*Task directions:* Copy word for word every line of the data below, from the one containing "Geschichte und Kultur, in die Besucher tief" down to the one containing "TODOS LOS DESTINOS", including both of those lines.

*Input for this task:*

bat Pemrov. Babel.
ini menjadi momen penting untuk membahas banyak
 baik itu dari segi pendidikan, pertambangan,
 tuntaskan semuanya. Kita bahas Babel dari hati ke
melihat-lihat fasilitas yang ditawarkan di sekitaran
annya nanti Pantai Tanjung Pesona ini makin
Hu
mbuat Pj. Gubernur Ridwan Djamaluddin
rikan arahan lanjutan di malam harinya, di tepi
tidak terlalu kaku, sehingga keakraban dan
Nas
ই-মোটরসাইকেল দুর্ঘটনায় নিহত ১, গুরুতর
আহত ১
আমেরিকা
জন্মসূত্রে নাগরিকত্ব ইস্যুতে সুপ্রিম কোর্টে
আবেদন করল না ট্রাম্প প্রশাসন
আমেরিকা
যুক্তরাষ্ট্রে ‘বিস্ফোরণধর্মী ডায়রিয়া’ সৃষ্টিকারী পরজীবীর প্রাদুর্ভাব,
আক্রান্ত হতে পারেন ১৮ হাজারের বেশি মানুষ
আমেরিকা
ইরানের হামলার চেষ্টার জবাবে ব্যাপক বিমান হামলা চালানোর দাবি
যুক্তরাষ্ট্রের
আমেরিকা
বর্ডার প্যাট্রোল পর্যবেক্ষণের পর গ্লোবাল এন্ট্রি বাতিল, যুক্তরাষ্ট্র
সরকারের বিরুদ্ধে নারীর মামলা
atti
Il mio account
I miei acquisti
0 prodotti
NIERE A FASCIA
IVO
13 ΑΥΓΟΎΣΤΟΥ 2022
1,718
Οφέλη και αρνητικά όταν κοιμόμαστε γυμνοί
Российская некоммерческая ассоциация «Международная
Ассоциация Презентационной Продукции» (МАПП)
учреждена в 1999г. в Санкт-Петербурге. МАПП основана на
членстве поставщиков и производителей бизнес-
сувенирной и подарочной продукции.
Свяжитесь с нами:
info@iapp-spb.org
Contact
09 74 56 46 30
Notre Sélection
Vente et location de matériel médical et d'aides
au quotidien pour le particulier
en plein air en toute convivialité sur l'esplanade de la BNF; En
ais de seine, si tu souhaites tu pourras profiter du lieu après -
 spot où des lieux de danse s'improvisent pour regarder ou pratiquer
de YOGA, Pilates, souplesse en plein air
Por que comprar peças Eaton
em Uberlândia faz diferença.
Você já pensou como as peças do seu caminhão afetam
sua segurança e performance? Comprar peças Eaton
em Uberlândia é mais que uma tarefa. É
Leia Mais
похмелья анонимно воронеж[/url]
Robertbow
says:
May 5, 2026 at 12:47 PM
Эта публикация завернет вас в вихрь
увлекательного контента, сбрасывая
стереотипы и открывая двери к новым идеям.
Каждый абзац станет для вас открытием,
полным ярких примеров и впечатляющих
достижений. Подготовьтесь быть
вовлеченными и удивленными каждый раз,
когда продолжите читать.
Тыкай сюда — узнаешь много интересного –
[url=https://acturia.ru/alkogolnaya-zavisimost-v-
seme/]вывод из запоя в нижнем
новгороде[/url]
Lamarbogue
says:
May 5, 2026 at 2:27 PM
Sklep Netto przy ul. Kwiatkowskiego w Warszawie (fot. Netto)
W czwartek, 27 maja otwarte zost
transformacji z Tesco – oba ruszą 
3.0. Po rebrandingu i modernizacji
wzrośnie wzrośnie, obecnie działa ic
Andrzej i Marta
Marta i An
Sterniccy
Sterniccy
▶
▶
---
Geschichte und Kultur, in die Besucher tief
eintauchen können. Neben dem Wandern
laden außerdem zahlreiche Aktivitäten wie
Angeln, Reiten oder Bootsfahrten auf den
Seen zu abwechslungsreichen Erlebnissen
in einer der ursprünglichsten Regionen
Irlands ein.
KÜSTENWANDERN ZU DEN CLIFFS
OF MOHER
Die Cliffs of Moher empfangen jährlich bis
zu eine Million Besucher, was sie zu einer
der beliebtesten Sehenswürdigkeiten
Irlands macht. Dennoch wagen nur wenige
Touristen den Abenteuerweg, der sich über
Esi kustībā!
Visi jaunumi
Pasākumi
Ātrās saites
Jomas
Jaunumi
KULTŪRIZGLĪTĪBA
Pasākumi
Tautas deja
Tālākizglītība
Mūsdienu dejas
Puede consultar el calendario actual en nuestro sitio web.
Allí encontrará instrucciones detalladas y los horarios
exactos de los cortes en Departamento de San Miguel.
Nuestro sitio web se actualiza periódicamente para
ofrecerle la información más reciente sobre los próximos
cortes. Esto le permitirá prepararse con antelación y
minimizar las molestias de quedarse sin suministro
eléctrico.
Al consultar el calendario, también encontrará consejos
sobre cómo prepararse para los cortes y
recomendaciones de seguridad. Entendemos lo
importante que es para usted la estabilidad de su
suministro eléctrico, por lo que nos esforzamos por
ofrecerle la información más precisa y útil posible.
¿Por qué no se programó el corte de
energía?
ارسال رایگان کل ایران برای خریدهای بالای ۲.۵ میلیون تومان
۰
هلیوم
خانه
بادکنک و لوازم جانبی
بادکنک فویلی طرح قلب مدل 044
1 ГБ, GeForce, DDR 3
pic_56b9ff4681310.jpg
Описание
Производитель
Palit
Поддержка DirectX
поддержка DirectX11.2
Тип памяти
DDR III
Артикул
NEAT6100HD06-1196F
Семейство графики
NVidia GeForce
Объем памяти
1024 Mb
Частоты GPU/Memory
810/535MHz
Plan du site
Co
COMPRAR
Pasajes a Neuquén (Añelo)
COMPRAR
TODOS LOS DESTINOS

*Worked solution:*
Geschichte und Kultur, in die Besucher tief
eintauchen können. Neben dem Wandern
laden außerdem zahlreiche Aktivitäten wie
Angeln, Reiten oder Bootsfahrten auf den
Seen zu abwechslungsreichen Erlebnissen
in einer der ursprünglichsten Regionen
Irlands ein.
KÜSTENWANDERN ZU DEN CLIFFS
OF MOHER
Die Cliffs of Moher empfangen jährlich bis
zu eine Million Besucher, was sie zu einer
der beliebtesten Sehenswürdigkeiten
Irlands macht. Dennoch wagen nur wenige
Touristen den Abenteuerweg, der sich über
Esi kustībā!
Visi jaunumi
Pasākumi
Ātrās saites
Jomas
Jaunumi
KULTŪRIZGLĪTĪBA
Pasākumi
Tautas deja
Tālākizglītība
Mūsdienu dejas
Puede consultar el calendario actual en nuestro sitio web.
Allí encontrará instrucciones detalladas y los horarios
exactos de los cortes en Departamento de San Miguel.
Nuestro sitio web se actualiza periódicamente para
ofrecerle la información más reciente sobre los próximos
cortes. Esto le permitirá prepararse con antelación y
minimizar las molestias de quedarse sin suministro
eléctrico.
Al consultar el calendario, también encontrará consejos
sobre cómo prepararse para los cortes y
recomendaciones de seguridad. Entendemos lo
importante que es para usted la estabilidad de su
suministro eléctrico, por lo que nos esforzamos por
ofrecerle la información más precisa y útil posible.
¿Por qué no se programó el corte de
energía?
ارسال رایگان کل ایران برای خریدهای بالای ۲.۵ میلیون تومان
۰
هلیوم
خانه
بادکنک و لوازم جانبی
بادکنک فویلی طرح قلب مدل 044
1 ГБ, GeForce, DDR 3
pic_56b9ff4681310.jpg
Описание
Производитель
Palit
Поддержка DirectX
поддержка DirectX11.2
Тип памяти
DDR III
Артикул
NEAT6100HD06-1196F
Семейство графики
NVidia GeForce
Объем памяти
1024 Mb
Частоты GPU/Memory
810/535MHz
Plan du site
Co
COMPRAR
Pasajes a Neuquén (Añelo)
COMPRAR
TODOS LOS DESTINOS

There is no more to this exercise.